Photocatalytic Activity of Pulsed Laser Deposited TiO2 Thin Films

TL;DR

This study investigates how pulsed laser deposition parameters influence the structural and photoelectrochemical properties of TiO2 thin films, revealing that buffer gas pressure controls oxygen vacancies, phase composition, and photoelectrochemical efficiency.

Contribution

It demonstrates that adjusting deposition pressure and temperature can tailor TiO2 thin films' electronic structure and PEC performance, a novel insight for optimizing photoanodes.

Findings

Lower deposition pressure increases oxygen vacancies.

Anatase phase persists at high temperatures under certain pressures.

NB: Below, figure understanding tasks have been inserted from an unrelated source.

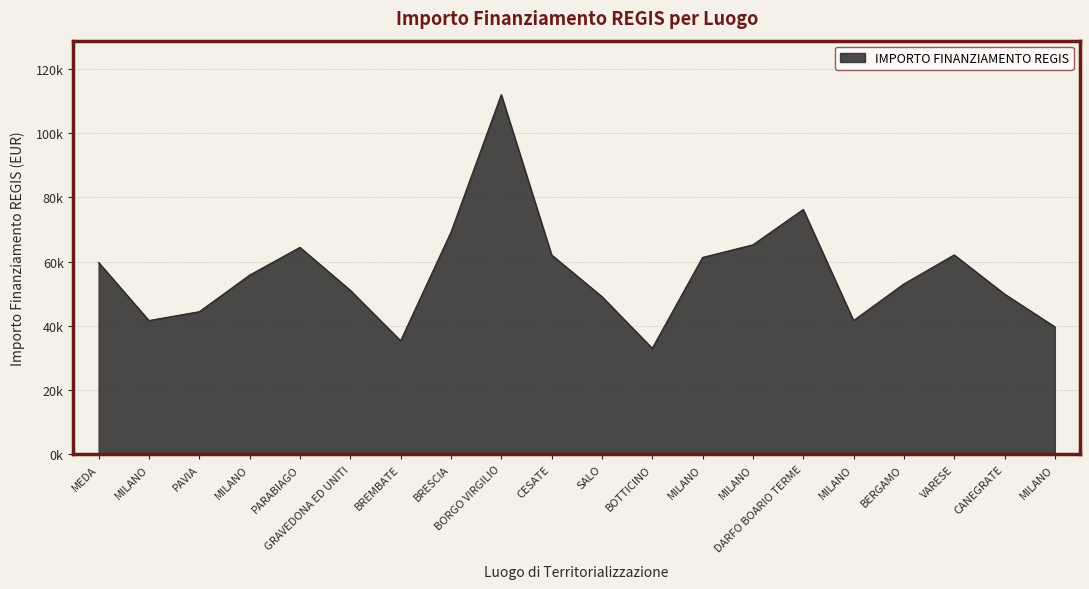

Is this an area chart (filled region under the line)?

Yes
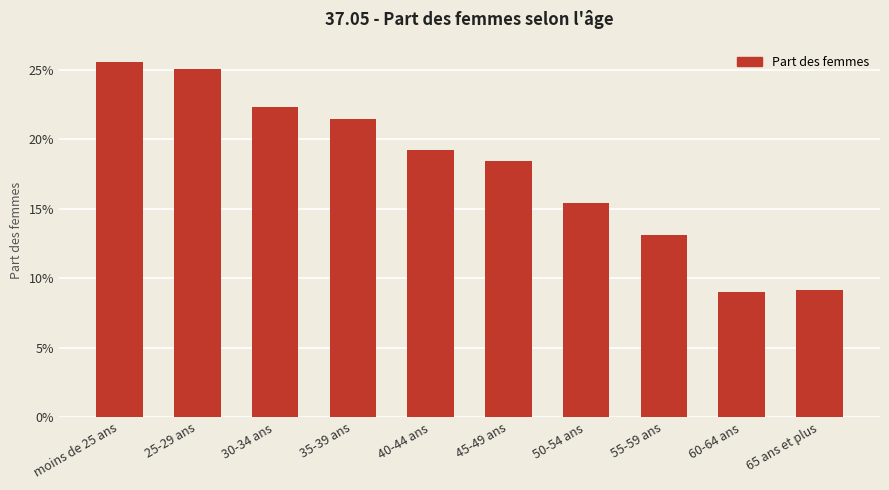

What is the label of the 3rd bar from the left?

30-34 ans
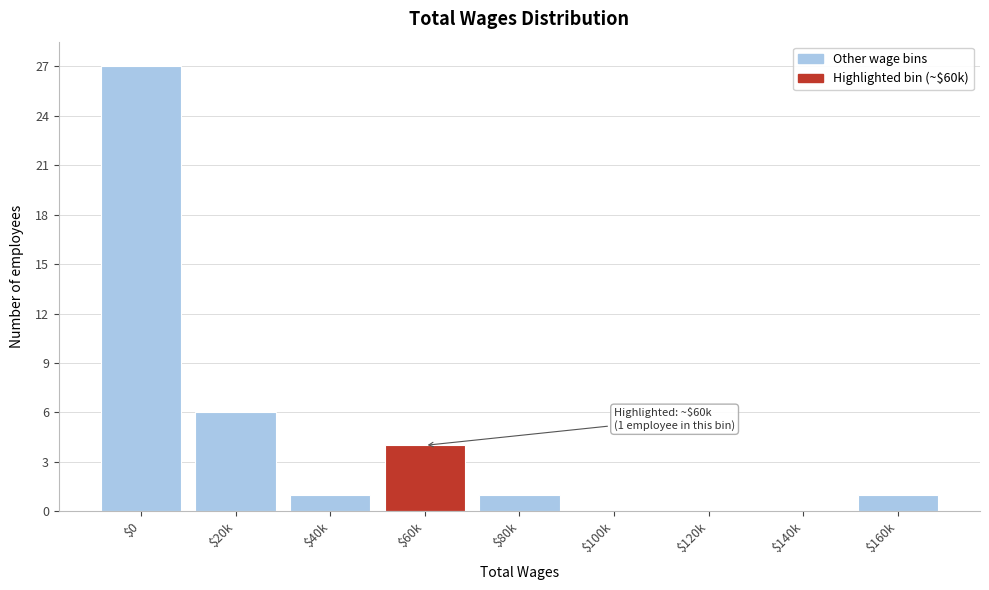

What is the greatest value displayed?

27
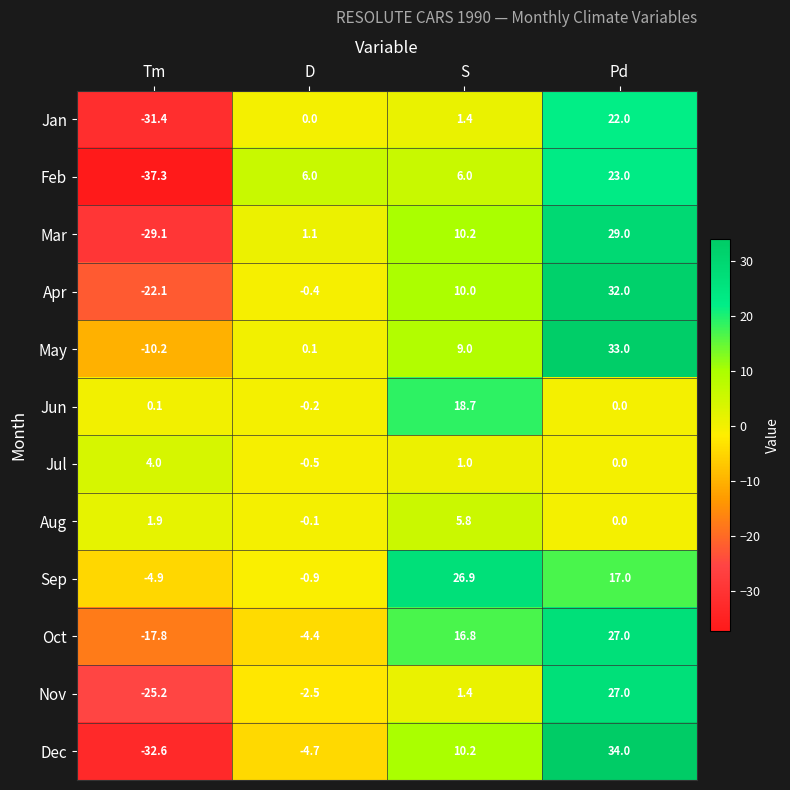

Which series changed the most between D and S?

Sep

Photoelectrochemical efficiency varies with deposition conditions.

Abstract

Nanostructured TiO2 thin films were prepared by pulsed laser deposition (PLD) on indium doped tin oxide (ITO) substrates. Results from X-ray photoelectron spectroscopy (XPS) show that Ti 2p core level peaks shift toward the lower binding energy with decrease in the buffer gas pressure (O2:Ar = 1:1). This suggests that oxygen vacancies are created under insufficient oxygen conditions. Anatase to rutile ratio is also found to be system pressure dependent. Under deposition pressure of 750 mTorr only anatase phase was observed even at 1073 K substrate temperature which is much higher that the bulk anatase to rutile phase transformation temperature. The deposited TiO2 thin films were fabricated as photoanodes for photoelectrochemical (PEC) studies. PEC measurements on TiO2 photoanodes show that the flatband potential (Vfb) increases by 0.088 eV on absolute vacuum energy scale (AVS) with decrease in the deposition pressure, from 750 to 250 mTorr at 873K. The highest incident photon to current conversion efficiency [IPCE(lambda)] of 2.5 to 6 % was obtained from the thin films prepared at substrate temperature of 873K. Combining the results from XPS and PEC studies, we conclude that the deposition pressure affects the concentration of the oxygen vacancies which changes the electronic structure of the TiO2. With reference to photoelectrochemical catalytic performance, our results suggest that it is possible to adjust the Fermi energy level and structure of TiO2 thin films by controlling the buffer gas pressure and temperature to align the energy of the flatband potential (Vfb) with respect to specific redox species in the electrolyte.